Here is the inside. s.
http://i737.photobucket.com/albums/xx13/kerocollect/purse2.jpg


----------



## calliemoonbeam (Aug 7, 2007)

Beautiful work! I made a few mini beaded purses back in the 90s, swore never again, lol!

I also repaired a damaged full-size beaded purse from the 20s, now THAT was a job! Finding replacement materials was the hardest and took the longest. 

Good luck with yours!


----------



## dawnpacz (May 1, 2005)

Beautiful work, it is really lovely.


----------



## Karen (Apr 17, 2002)

Are you selling the pattern or is it a give-a-way?


----------



## Tinker (Apr 5, 2004)

Very pretty!


----------



## calliemoonbeam (Aug 7, 2007)

Karen, I got the impression it's a give-away, but just the pattern for the actual purse, as she says, two pieces. One would be the U-shaped front piece, and the second would be a long cold-capsule shaped piece (couldn't think of a better comparison, lol) to match the U-shaped front, with the rest folded over for the flap in front (you can tell better by her picture of the inside). 
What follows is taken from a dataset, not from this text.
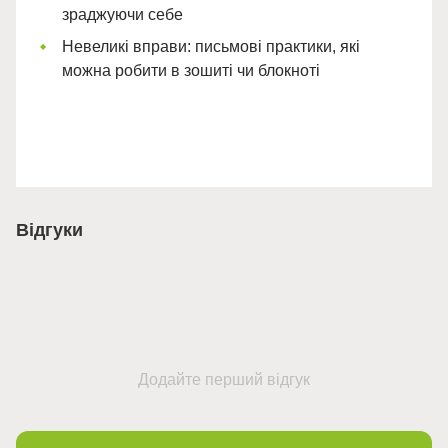
зраджуючи себе
Невеликі вправи: письмові практики, які
можна робити в зошиті чи блокноті
Відгуки
Додайте перший відгук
Pretty easy to create yourself, but if you're interested, try PMing her as suggested, and I think she'll send it to you. 
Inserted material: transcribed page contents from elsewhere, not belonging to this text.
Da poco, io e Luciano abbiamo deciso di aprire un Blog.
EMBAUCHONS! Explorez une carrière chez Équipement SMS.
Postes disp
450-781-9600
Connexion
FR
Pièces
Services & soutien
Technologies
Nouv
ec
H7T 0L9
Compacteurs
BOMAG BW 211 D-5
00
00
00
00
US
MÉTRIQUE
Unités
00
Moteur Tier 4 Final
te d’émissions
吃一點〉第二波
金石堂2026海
It's pretty small, but I think a little bigger one, using a crazy quilt pattern, cut to fit the outline of the purse and then embellished, would be way cute!  (But I pretty much love anything crazy quilted, lol) You can make your own twisted cording and tassel or buy them.


----------



## sapphira (Mar 24, 2003)

OK - I just did a huge paragraph and the computer at it !!!
Thank you all so much for the compliments!
The purse is just two pieces. Back each piece in nice quality iron on lining. Then work on the two pieces separately. When satisfied with the decor of the purse - or theme - after having held and set up the two a million times to see if your designing is working -sew on the inner linings separately. Make sure the material of your lining is worthy of the work you did on the purse. Stitch the two lined pieces of purse together where they go with whipstitching - I do this with heavy duty thread and tight. Then you can put on a latch of some sort - I invent most of mine. Then sew on by hiding stitches, the cording. Can also use beads that match in some way to hook handle on - mine are all long for shoulder use. and I figured out a way to use one long piece of cording. The lining for this purse is real taffeta taken from an old old old quilt that was irrepairable. Go to the big big yard sales in churches or county expo types to look for stuff - usually I find the good stuff on the floor in boxes like "surely nobody would want this". 
Yes I will send the pattern to any one who wants it but we do it thru pm and I can mail to you. s


----------